Going boldly where no Japanese auto company has gone before, Subaru announced this week it is planning on selling only electrified vehicles by 2035. How’s that for taking a strong stand? According to a report by Reuters, in addition to the mild hybrid and plug-in hybrid cars already available in its showrooms, Subaru will develop a “strong hybrid” that uses Toyota technology for introduction later this decade.
If you have any idea what a strong hybrid is, please share it with us, because nobody around CleanTechnica world headquarters has ever heard the term before or knows what it means. We might presume it means Subaru will offer something like the Prius Prime, but that is just a guess.
Subaru also says it is developing a battery electric car with Toyota for introduction at some future date, God willing and the creek don’t rise. “Although we’re using Toyota technology, we want to make hybrids that are distinctly Subaru,” Chief Technology Officer Tetsuo Onuki told the press in a recent briefing. “It’s not only about reducing CO2 emissions. We need to further improve vehicle safety and the performance of our all-wheel drive.”
Subaru & The US Market
Why is Subaru being so dilatory when it comes to electric cars? It starts with its CEO, Tomomi Nakamura, who told the press recently American consumers aren’t interested in buying an electric vehicle that isn’t a Tesla. As proof, he cited his company’s experience with the plug-in hybrid version of the Crosstrek, which only sold a few hundred copies a month in 2018. “We think the U.S. market is really difficult,” he said.
With attitudes like that in the boardroom, it is no wonder Subaru is lagging far behind the competition when it comes to electric cars. Subaru’s experience is opposite to that of BMW, which has been pleasantly surprised by the response to the plug-in hybrid MINI Countryman. A spokesman for the company told me at a press briefing in Miami on January 21, about 40% of all Countryman buyers are opting for the plug-in hybrid version of that car.
There is another factor in play here. According to the latest survey by AAA, the more people experience electric cars, the better they like them. More than 90% of the people who responded to the survey said they had doubts and fears about electric cars before they bought one, especially concerns about range and the availability of charging stations. But after the decision to buy was made, experience pushed those concerns into the background.
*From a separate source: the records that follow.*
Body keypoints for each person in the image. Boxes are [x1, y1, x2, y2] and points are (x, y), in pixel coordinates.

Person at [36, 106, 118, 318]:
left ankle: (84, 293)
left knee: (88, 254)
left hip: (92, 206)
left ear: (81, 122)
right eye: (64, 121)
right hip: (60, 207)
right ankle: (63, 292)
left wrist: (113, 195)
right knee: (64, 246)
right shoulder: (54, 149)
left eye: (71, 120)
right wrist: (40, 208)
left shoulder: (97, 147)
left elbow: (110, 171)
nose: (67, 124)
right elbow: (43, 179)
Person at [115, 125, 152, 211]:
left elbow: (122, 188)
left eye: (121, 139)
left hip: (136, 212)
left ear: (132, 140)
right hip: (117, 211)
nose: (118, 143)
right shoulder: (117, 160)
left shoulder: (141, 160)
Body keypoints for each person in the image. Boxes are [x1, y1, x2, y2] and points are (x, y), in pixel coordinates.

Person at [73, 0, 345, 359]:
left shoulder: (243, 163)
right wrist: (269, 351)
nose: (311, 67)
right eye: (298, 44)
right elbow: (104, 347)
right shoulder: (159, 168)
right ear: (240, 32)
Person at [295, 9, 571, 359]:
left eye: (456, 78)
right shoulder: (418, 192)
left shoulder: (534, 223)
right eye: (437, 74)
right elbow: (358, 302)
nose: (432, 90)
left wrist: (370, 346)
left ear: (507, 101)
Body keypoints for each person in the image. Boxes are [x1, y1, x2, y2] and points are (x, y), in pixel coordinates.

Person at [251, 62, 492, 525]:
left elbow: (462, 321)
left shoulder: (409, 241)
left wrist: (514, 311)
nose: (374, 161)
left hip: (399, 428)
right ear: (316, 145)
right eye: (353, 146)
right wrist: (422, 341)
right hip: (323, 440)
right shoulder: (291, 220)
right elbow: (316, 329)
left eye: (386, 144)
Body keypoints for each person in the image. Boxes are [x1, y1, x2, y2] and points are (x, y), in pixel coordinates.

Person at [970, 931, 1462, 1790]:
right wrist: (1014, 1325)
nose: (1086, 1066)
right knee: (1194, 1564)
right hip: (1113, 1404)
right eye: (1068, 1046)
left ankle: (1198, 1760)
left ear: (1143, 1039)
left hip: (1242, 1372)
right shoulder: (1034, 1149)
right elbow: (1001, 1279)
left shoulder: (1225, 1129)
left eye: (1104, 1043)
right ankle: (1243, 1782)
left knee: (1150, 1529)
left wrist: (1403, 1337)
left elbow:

In fact, 96% reported they would buy another electric car.
The majority of owners who were concerned about insufficient range became “less concerned” or “no longer concerned” after buying their cars, the survey showed. Electric car owners surveyed drive an average 39 miles per day, AAA said. All that worry about finding an EV charger soon evaporated after owners discovered the majority of their charging was done at home, a fact few people people considering an electric car are aware of. And why is that? Primarily because car companies have done a lousy job of educating consumers about the advantages of owning an EV.
Much of the good news about electric cars involves lower operating and maintenance costs. The amount of electricity required to drive a “compact electric car” 15,000 miles per year costs an average $546 AAA says, while the equivalent amount of gasoline costs $1,255. Annual maintenance costs are about $330 less, for total annual savings of nearly $1,600.
So we have a suggestion for Tomomi Nakamura. Go buy a Tesla Model 3 or Jaguar I-Pace or Kia Niro Electric. Make it your daily driver for 6 months, then share your thoughts with your senior managers. Chances are, you will see the whole EV thing in a whole different light. It is commonly believed when it comes to new technology, it takes as long to go from 1% acceptance to 100% acceptance among the buying public as it does to go from 0 to 1%. By that analysis, the tipping point in the EV revolution is already here and demand for electric cars is about to skyrocket.
And here’s another thought, Nakamura-san. You can’t sell from an empty wagon. If you don’t have the cars people want available for sale, your company is in danger of going the way of Plymouth, Pontiac, and so many other car companies who have faded from the scene. It’s not too late to change course, but the time to do so is getting dangerously short.